Passage
And I will give peace in the land, and ye shall lie down, and none shall make you afraid; and I will put away the evil beasts out of the land; and the sword shall not go through your land.
And I will give peace in the land, and ye shall lie down, and none shall make you afraid; and I will put away the evil beasts out of the land; and the sword shall not go through your land.
Leviticus 26:4 then I will give your rain in the season thereof, and the land shall yield its produce, and the trees of the field shall yield their fruit;
Leviticus 26:5 and your threshing shall reach unto the vintage, and the vintage shall reach unto the sowing-time; and ye shall eat your bread to the full, and dwell in your land securely.
Leviticus 26:6 And I will give peace in the land, and ye shall lie down, and none shall make you afraid; and I will put away the evil beasts out of the land; and the sword shall not go through your land.
Leviticus 26:7 And ye shall chase your enemies, and they shall fall before you by the sword;
Leviticus 26:8 and five of you shall chase a hundred, and a hundred of you shall put ten thousand to flight; and your enemies shall fall beside you by the sword.
The verse centers on "give", "peace", "land", "shall", "down", "none", and "make". It is saying that the verse draws attention to "give" and "peace", so its meaning should be read from those terms before moving to application.

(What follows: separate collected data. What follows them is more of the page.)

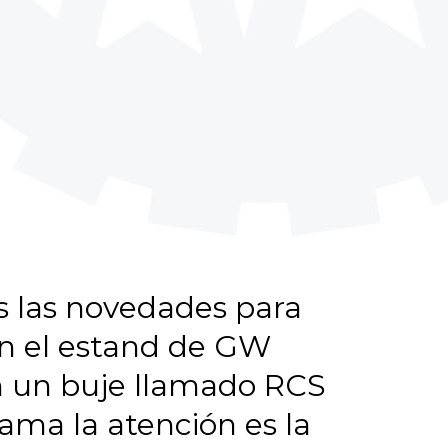
s las novedades para
en el estand de GW
n un buje llamado RCS
ama la atención es la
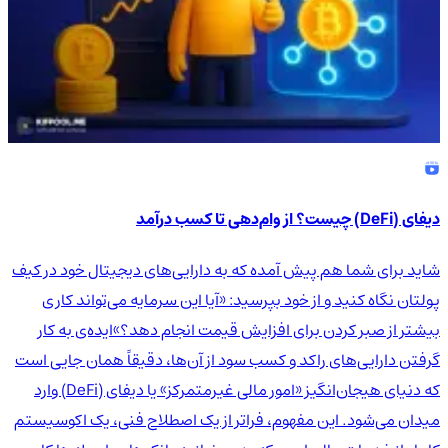
دیفای (DeFi) چیست؟ از وام‌دهی تا کسب درآمد
شاید برای شما هم پیش آمده که به دارایی‌های دیجیتال خود در کیف
پولتان نگاه کنید و از خود بپرسید: «آیا این سرمایه می‌تواند کاری
بیشتر از صبر کردن برای افزایش قیمت انجام دهد؟»ایده‌ی به کار
گرفتن دارایی‌های راکد و کسب سود از آن‌ها، دقیقاً همان جایی است
که دنیای هیجان‌انگیز «امور مالی غیرمتمرکز» یا دیفای (DeFi) وارد
میدان می‌شود. این مفهوم، فراتر از یک اصطلاح فنی، یک اکوسیستم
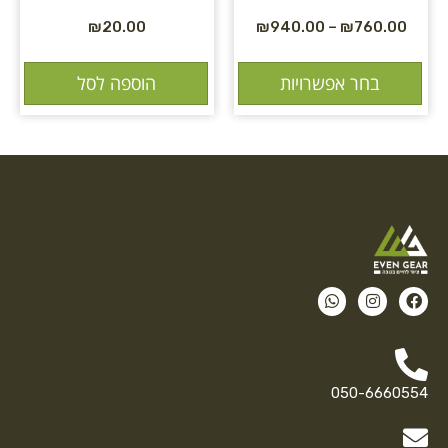
₪
20.00
₪
940.00
–
₪
760.00
בחר אפשרויות
הוספה לסל
050-6660554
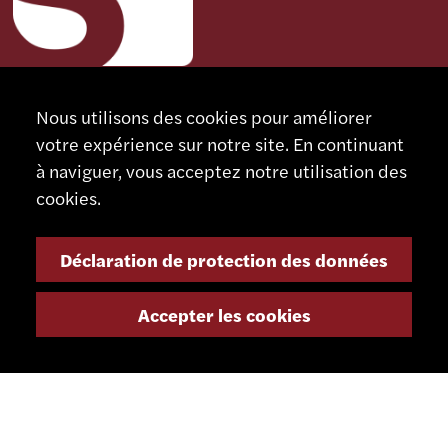
Nous utilisons des cookies pour améliorer
CONTACT
votre expérience sur notre site. En continuant
SCHAUBLIN MACHINES SA
à naviguer, vous acceptez notre utilisation des
Rue Nomlieutant 1
cookies.
CH - 2735 Bévilard
Suisse
Déclaration de protection des données
+41 32 491 67 00
Accepter les cookies
info@smsa.ch
Contact
Représentants
Shop
Portail partenaire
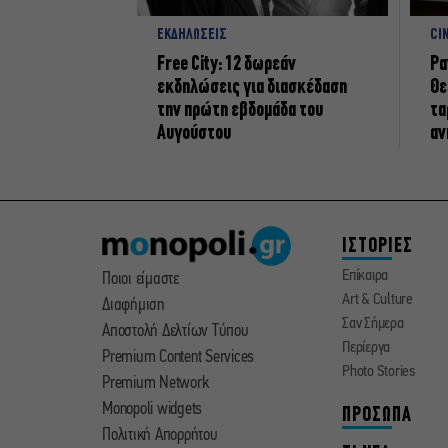
ΕΚΔΗΛΩΣΕΙΣ
CI
Free City: 12 δωρεάν
Ρα
εκδηλώσεις για διασκέδαση
Θε
την πρώτη εβδομάδα του
τα
Αυγούστου
αν
ΙΣΤΟΡΙΕΣ
Επίκαιρα
Ποιοι είμαστε
Art & Culture
Διαφήμιση
Σαν Σήμερα
Αποστολή Δελτίων Τύπου
Περίεργα
Premium Content Services
Photo Stories
Premium Network
Monopoli widgets
ΠΡΟΣΩΠΑ
Πολιτική Απορρήτου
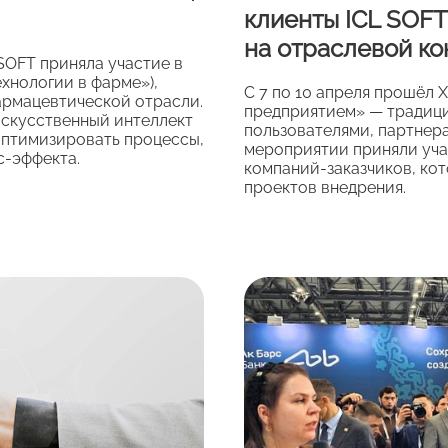
клиенты ICL SOF
на отраслевой к
 SOFT приняла участие в
хнологии в фарме»),
С 7 по 10 апреля прошёл 
армацевтической отрасли.
предприятием» — традиц
искусственный интеллект
пользователями, партнер
оптимизировать процессы,
мероприятии приняли уча
с‑эффекта.
компаний-заказчиков, ко
проектов внедрения.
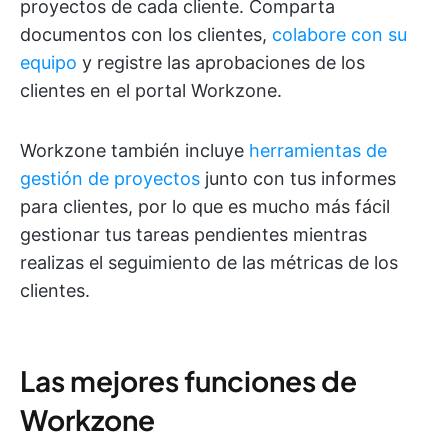
proyectos de cada cliente. Comparta
documentos con los clientes,
colabore con su
equipo
y registre las aprobaciones de los
clientes en el portal Workzone.
Workzone también incluye
herramientas de
gestión de proyectos
junto con tus informes
para clientes, por lo que es mucho más fácil
gestionar tus tareas pendientes mientras
realizas el seguimiento de las métricas de los
clientes.
Las mejores funciones de
Workzone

The nearby context moves from verse 5's "and your threshing shall reach unto the..." into verse 7's "And ye shall chase your enemies and...", so "give" and "peace" belong inside that flow. In Leviticus context, the local focus is covenant, worship, and faithfulness.
A plain takeaway is to answer the verse's own emphasis on "give" and "peace" with trust shaped by these words, not by a vague optimism outside the passage.